Leadership as the New and Best Social Practice


Pausing to reflect and be mindful is critical for leaders today, says Keren Tsuk, CEO and founder of Wisdom to Lead. With a PhD in leadership and years of case study experience, she has seen the benefits for individuals and companies when leaders take time to be more aware. She suggests beginning each day with a few minutes of meditation, but mindfulness also extends to being willing to really listen to the needs around you, asking hard questions, and being present with others. Tsuk shares examples of executives who created space for dialogue around hard issues and included employees in the process, which led to better results. She explains that people want to feel connected and seen at work, so being there for those on your team is important. Tsuk also sees leadership as a more social process now that involves everyone in a company, not just executives and managers.

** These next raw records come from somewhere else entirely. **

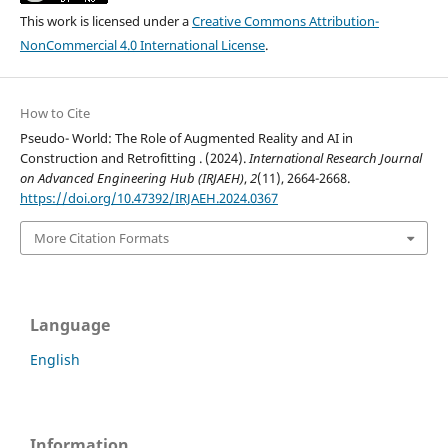
This work is licensed under a
Creative Commons Attribution-
NonCommercial 4.0 International License
.
How to Cite
Pseudo- World: The Role of Augmented Reality and AI in
Construction and Retrofitting . (2024).
International Research Journal
on Advanced Engineering Hub (IRJAEH)
,
2
(11), 2664-2668.
https://doi.org/10.47392/IRJAEH.2024.0367
More Citation Formats
Language
English
Information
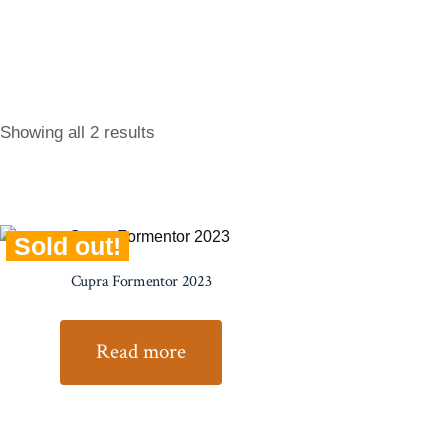
Showing all 2 results
Sold out!
Cupra Formentor 2023
Read more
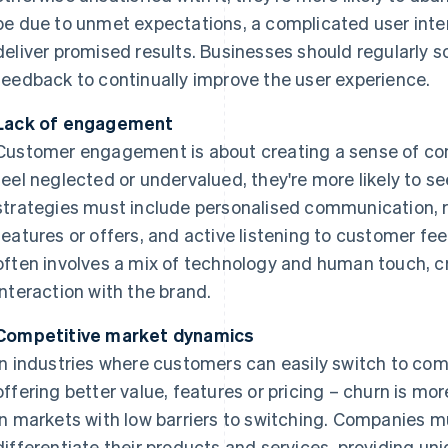
be due to unmet expectations, a complicated user interf
deliver promised results. Businesses should regularly s
feedback to continually improve the user experience.
Lack of engagement
Customer engagement is about creating a sense of con
feel neglected or undervalued, they're more likely to 
strategies must include personalised communication, 
features or offers, and active listening to customer 
often involves a mix of technology and human touch, c
interaction with the brand.
Competitive market dynamics
In industries where customers can easily switch to com
offering better value, features or pricing – churn is mo
in markets with low barriers to switching. Companies 
differentiate their products and services, providing un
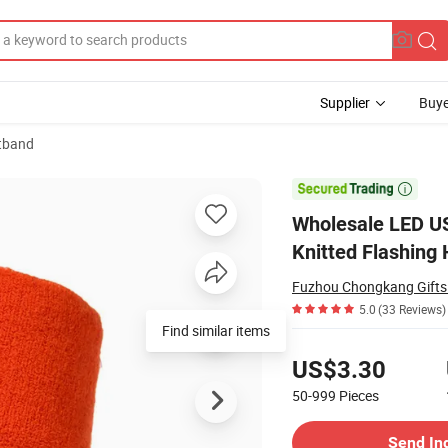
Supplier
Buye
tband
Head Band Knitted Flashing Headband

Wholesale LED US
Knitted Flashing
Fuzhou Chongkang Gifts 
5.0
(33 Reviews)
Find similar items
Pricing
US$3.30
50-999
Pieces
Contact Supplier
Send In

Keren, how does one get to become an expert in leadership?

First of all, it’s leading by example. It starts with evolving as a person. You learn from experience. I conducted a case study for two years in a high-tech company because I was really interested to learn what’s happening when theory meets the field.

My leading question is: what is the role of leaders nowadays in leading financially successful organizations, alongside motivating and engaging the employees and enabling them to fulfill themselves and to be creative? I found that mindfulness is a crucial element that leaders will need to embrace in order to engage people, to reinvent ourselves, to evolve.

I’m working with these tools and this experience to help people to listen deeper to themselves, their employees, the customers, and the market, and to listen to what they really need. And then to create products and services that add value to the community.

Why is leadership something that we find difficult to really do really well?

First of all, we need to be able to really listen to what’s needed and not act out of our ego and automated behaviors. We need to dare to pause and ask ourselves tough questions. We don’t like to look in the mirror and say, “I was wrong.” We really need to connect to our humanity and to others, and at the same time, to see the bigger picture and not to be hooked up in our story.

A mindful leader has the ability to be mindful and present. Also to hold tensions: between the short-term and the long-term, between the employees’ needs and the organization needs, between speed and quality. As a leader, I need to be able to hold these tensions and really listen.